BioMed Research International

Review Article

Immunological and Clinical Effects of Vaccines Targeting p53-Overexpressing Malignancies

Table 2

Immune and clinical response p53-targeting vaccines.


Author	Year	Humoral response¹	Cellular response²		Immunohistochemistry³	Clinical response⁴	Toxicity	Ref
			ELISPOT	Proliferation

Kuball et al.	2002	no anti-p53 specific Abs	no p53-specific response	not analyzed	3/6 positive	4/6 SD 2/6 PD	CTC I, local reaction, fever	[25]
Menon et al.	2003	pre 7/15 post 10/15	4/15 PR	1/15 PR	not analyzed	1/16 SD	CTC I/II, fever	[26, 27]
Antonia et al.	2006	pre 10/22 post 10/22	16/28 PR	p53-specific proliferation not analyzed	not analyzed	1/29 PR 7/29 SD 21/29 PD	CTC I/II	[28]
Svane et al.	2004	not analyzed	4/6 PR	not analyzed	3/6 positive	2/6 SD 2/6 PD 2/6 MR/UR	mild/moderate local reaction/flu-like symptoms	[29]
Svane et al.	2007	not analyzed	8/22 PR	not analyzed	11/26 positive	8/19 SD 11/19 PD	CTC I/II, local reaction, flu-like symptoms	[30]
Lomas et al.	2004	pre 0/6 post 1/6	0/6 PR	2/6 VIR	14/14 positive	Not analyzed	CTC I/II, local reaction, nausea, arthralgia	[31]
Rahma et al.	2010	not analyzed	10/19 PR	not analyzed	21/21 positive	3 NED 1 SD 16 PD	CTC III/IV	[32–34]
Leffers et al.	2009	pre 8/20 post 9/20	18/18 PR	14/17 PR	9/20 positive	2 SD 18 PD	CTC I/II, local reaction	[35]
Speetjens et al.	2009	not analyzed	6/9 PR	7/10 VIR	6/10 positive	3/10 NED 7/10 PD	CTC I/II, local reaction, flu-like symptoms	[36]

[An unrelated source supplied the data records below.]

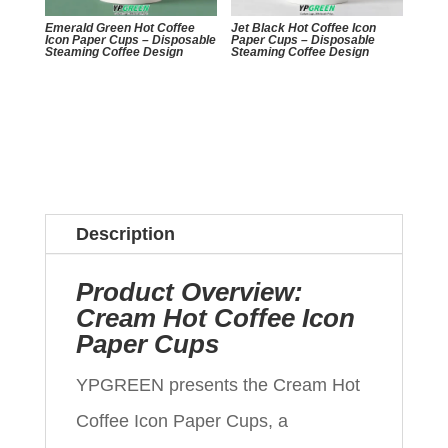
Emerald Green Hot Coffee
Jet Black Hot Coffee Icon
Icon Paper Cups – Disposable
Paper Cups – Disposable
Steaming Coffee Design
Steaming Coffee Design
Description
Product Overview:
Cream Hot Coffee Icon
Paper Cups
YPGREEN presents the Cream Hot
Coffee Icon Paper Cups, a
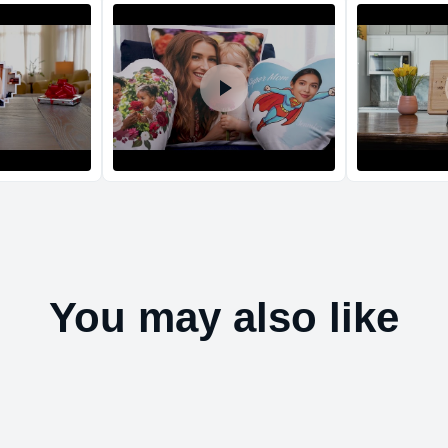
Return and Refun
The return and refu
You may also like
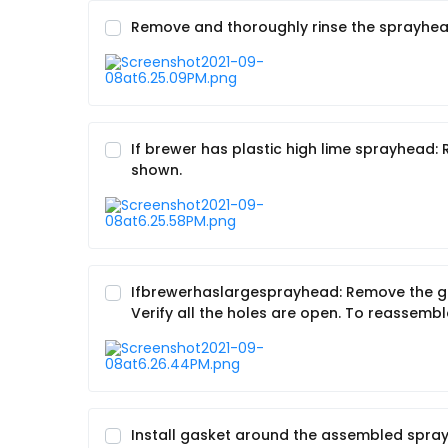
Remove and thoroughly rinse the sprayhead
If brewer has plastic high lime sprayhead
shown.
Ifbrewerhaslargesprayhead: Remove the gas
Verify all the holes are open. To reassemb
Install gasket around the assembled spray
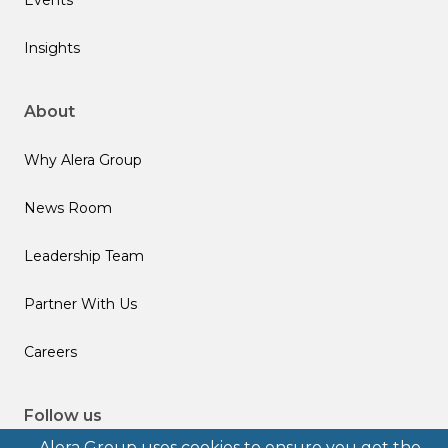
Insights
About
Why Alera Group
News Room
Leadership Team
Partner With Us
Careers
Follow us
Alera Group uses cookies to ensure you get the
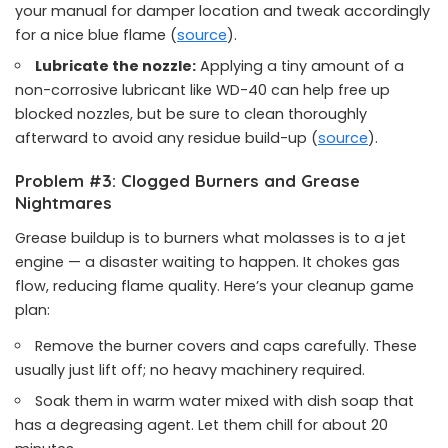
your manual for damper location and tweak accordingly
for a nice blue flame (
source
).
Lubricate the nozzle:
Applying a tiny amount of a
non-corrosive lubricant like WD-40 can help free up
blocked nozzles, but be sure to clean thoroughly
afterward to avoid any residue build-up (
source
).
Problem #3: Clogged Burners and Grease
Nightmares
Grease buildup is to burners what molasses is to a jet
engine — a disaster waiting to happen. It chokes gas
flow, reducing flame quality. Here’s your cleanup game
plan:
Remove the burner covers and caps carefully. These
usually just lift off; no heavy machinery required.
Soak them in warm water mixed with dish soap that
has a degreasing agent. Let them chill for about 20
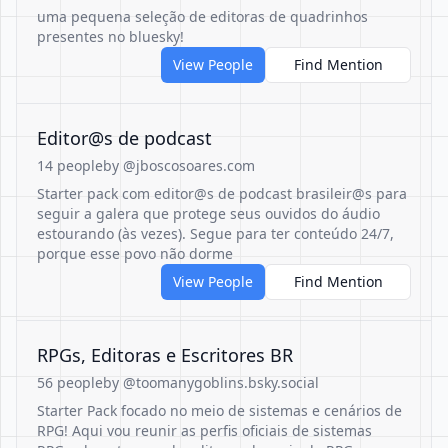
uma pequena seleção de editoras de quadrinhos
presentes no bluesky!
View People
Find Mention
Editor@s de podcast
14 people
by @jboscosoares.com
Starter pack com editor@s de podcast brasileir@s para
seguir a galera que protege seus ouvidos do áudio
estourando (às vezes). Segue para ter conteúdo 24/7,
porque esse povo não dorme
View People
Find Mention
RPGs, Editoras e Escritores BR
56 people
by @toomanygoblins.bsky.social
Starter Pack focado no meio de sistemas e cenários de
RPG! Aqui vou reunir as perfis oficiais de sistemas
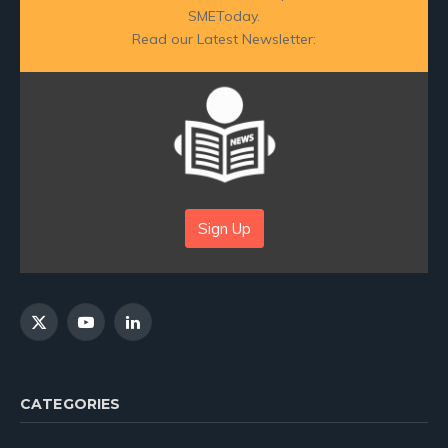
SMEToday.
Read our Latest Newsletter:
Sign Up
X
YouTube
LinkedIn
(Twitter)
CATEGORIES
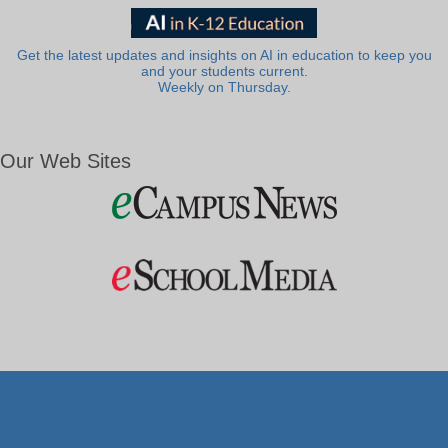
Get the latest updates and insights on AI in education to keep you
and your students current.
Weekly on Thursday.
Our Web Sites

¹Pre- and postimmunization levels of anti-p53-specific antibodies. ²p53-specific T-lymphocytes induced by immunizations, PR: positive response, VIR: vaccine-induced response. ³p53- staining of primary tumor samples. ⁴SD: stable disease, PD: progressive disease, MR: mixed response, UR: unconfirmed regression, PR: partial response, NED: no evidence of disease, all according to Response Evaluation Criteria in Solid Tumors.